Plumieux (/fr/; Pluvaeg; Gallo: Ploemioec) is a commune in the Côtes-d'Armor department of Brittany in northwestern France. On 1 January 2025, the former commune of Le Cambout and Coëtlogon were merged into Plumieux.

Inhabitants of Plumieux are called plumetais and plumetaise in French.

== Politics and administration ==
As of 2020 municipal election, the Conseil Municipal de Plumieux is composed of 15 elected members, including the mayor. The communes representation on the conseil communautaire of Loudéac Communauté - Bretagne Centre also consists of one elected member.

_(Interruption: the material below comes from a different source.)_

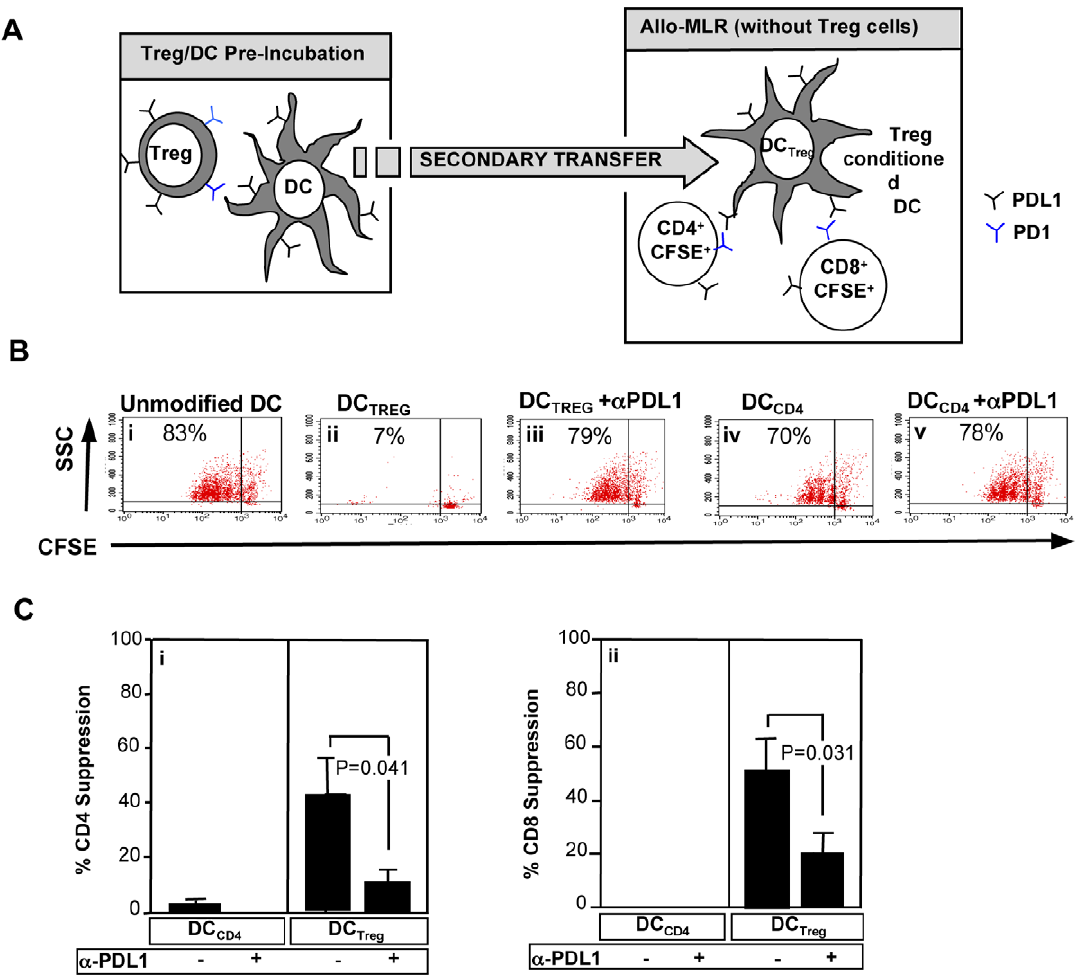
Figure 2. Treg-conditioned DC have reduced allostimulatory function in part through PD-L1. (A) Experimental schema for the allo-MLR using Treg-conditioned DC. Control CD4 cells or Tregs were generated ex vivo and then utilized to condition allogeneic DC (24-h incubation; 1:1 cell ratio). Conditioned DC were then purified by negative selection using anti-CD3 microbeads and utilized as the stimulator population (DC to responder T cell ratio, 1:20). The allo-MLR was performed in the presence of anti-PD-L1 or isotype control antibody. (B) Representative CFSE dye dilution proliferation assay results, including responder CD4 alloreactivity in response to: unmodified DC (i); DC conditioned with Tregs either without (ii) or with (iii) addition of anti–PD-L1; and DC conditioned with control CD4 cells either without (iv) or with (v) anti–PD-L1. (C) Percent inhibition of responder CD4 cell proliferation (i) and responder CD8 cell proliferation (ii) were calculated relative to proliferation measured using sham-treated DC. Results are mean 6 SEM of n =8 normal donors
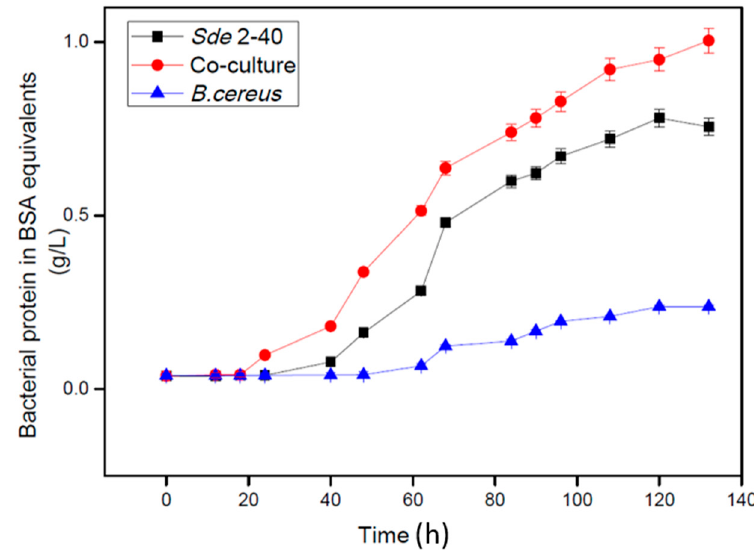
Figure 3. Growth profiles of Sde 2-40, B. cereus , and co-culture on 1% ( w / v ) xylan.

List of Mayors of Plumieux
| In office |  | Mayor | Party | Ref. |
|---|---|---|---|---|
| before 1981 | ? | Joseph Guéguen |  |  |
| March 1989 | June 1995 | Francis Anger |  |  |
| June 1995 | March 2008 | Rolande Pichard |  |  |
| March 2008 | March 2014 | Gérard Connan |  |  |
| March 2014 | 28 May 2020 | Pierrick Le Cam | Ind. |  |
| 28 May 2020 | Incumbent | Sébastien Quinio |  |  |

== Local culture and heritage ==

=== Significant places and monuments ===

- Saint-Pierre Church (French: Église Saint-Pierre).
- 16th century cemetery cross (French: Croix du cimetière).
- Historic St. Leau chapelle (French: Ancienne chapelle de St. Leau), since torn down.